## What is being asked
When the line with "Qualidade de vida" appears below, start repeating lines exactly, and keep going through the line with "要避免听力受损，请看以下60-60原则，碰到严"; add nothing outside that span.

## Record excerpts

········

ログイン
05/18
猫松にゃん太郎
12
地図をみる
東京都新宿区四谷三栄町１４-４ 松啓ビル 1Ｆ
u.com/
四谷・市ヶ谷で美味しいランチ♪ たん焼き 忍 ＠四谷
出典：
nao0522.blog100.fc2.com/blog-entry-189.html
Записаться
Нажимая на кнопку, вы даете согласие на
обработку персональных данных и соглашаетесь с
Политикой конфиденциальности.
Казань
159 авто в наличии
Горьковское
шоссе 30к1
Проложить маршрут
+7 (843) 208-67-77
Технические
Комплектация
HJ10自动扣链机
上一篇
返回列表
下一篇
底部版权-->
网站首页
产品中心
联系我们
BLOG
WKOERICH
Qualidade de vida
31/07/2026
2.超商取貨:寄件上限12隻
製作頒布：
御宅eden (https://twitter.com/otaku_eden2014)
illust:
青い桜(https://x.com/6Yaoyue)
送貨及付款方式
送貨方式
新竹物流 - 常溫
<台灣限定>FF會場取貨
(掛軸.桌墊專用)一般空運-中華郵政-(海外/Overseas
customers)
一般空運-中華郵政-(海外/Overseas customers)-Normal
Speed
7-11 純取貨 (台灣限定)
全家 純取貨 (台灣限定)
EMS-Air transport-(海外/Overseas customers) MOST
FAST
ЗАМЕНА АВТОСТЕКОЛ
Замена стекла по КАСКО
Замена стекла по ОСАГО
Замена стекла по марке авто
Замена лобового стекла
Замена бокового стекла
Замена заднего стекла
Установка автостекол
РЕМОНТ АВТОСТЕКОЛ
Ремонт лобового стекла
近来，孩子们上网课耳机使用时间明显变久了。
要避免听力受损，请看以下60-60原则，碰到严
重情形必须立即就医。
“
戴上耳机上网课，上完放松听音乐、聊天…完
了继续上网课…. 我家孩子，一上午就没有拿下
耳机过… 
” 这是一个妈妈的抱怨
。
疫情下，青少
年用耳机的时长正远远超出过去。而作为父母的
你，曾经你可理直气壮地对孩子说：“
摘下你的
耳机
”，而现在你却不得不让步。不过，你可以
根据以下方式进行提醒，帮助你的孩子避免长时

········

## Answer to this exercise
Qualidade de vida
31/07/2026
2.超商取貨:寄件上限12隻
製作頒布：
御宅eden (https://twitter.com/otaku_eden2014)
illust:
青い桜(https://x.com/6Yaoyue)
送貨及付款方式
送貨方式
新竹物流 - 常溫
<台灣限定>FF會場取貨
(掛軸.桌墊專用)一般空運-中華郵政-(海外/Overseas
customers)
一般空運-中華郵政-(海外/Overseas customers)-Normal
Speed
7-11 純取貨 (台灣限定)
全家 純取貨 (台灣限定)
EMS-Air transport-(海外/Overseas customers) MOST
FAST
ЗАМЕНА АВТОСТЕКОЛ
Замена стекла по КАСКО
Замена стекла по ОСАГО
Замена стекла по марке авто
Замена лобового стекла
Замена бокового стекла
Замена заднего стекла
Установка автостекол
РЕМОНТ АВТОСТЕКОЛ
Ремонт лобового стекла
近来，孩子们上网课耳机使用时间明显变久了。
要避免听力受损，请看以下60-60原则，碰到严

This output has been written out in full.